Wherever the word "font" shows up in the data, report the line it sits in.
── Data ──
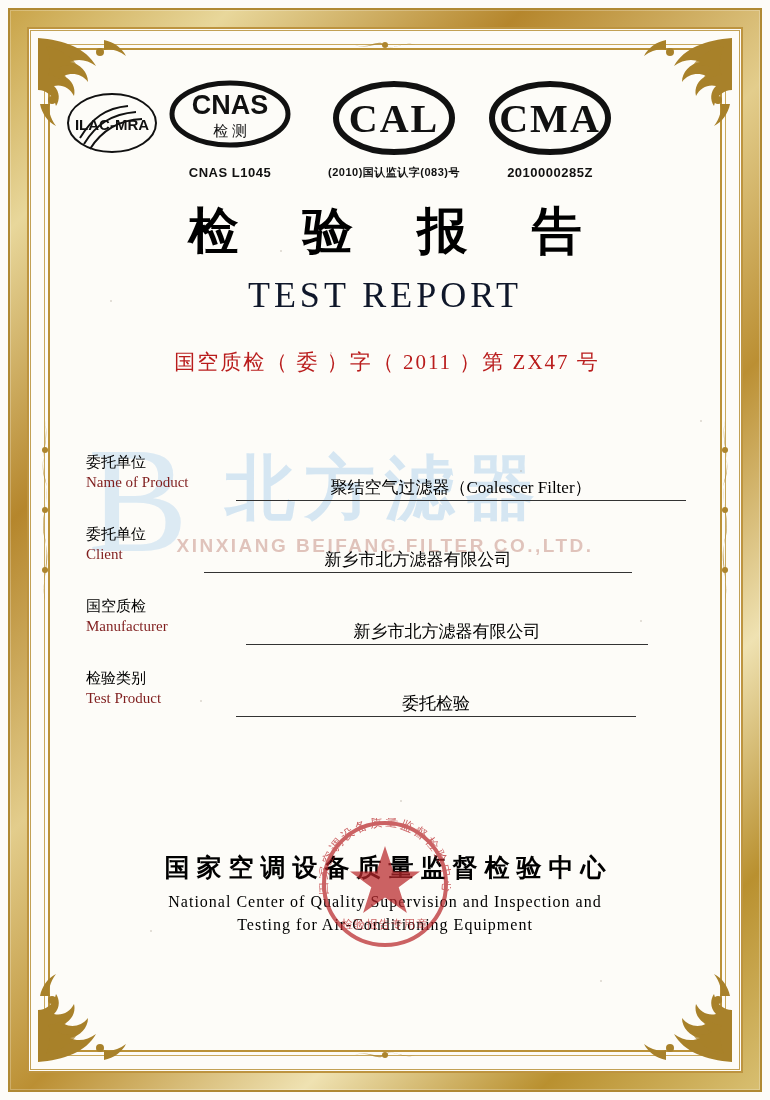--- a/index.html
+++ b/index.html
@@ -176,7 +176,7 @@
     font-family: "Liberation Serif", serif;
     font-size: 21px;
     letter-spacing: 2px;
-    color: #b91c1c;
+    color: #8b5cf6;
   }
───
Answer for this exercise:
     font-family: "Liberation Serif", serif;
     font-size: 21px;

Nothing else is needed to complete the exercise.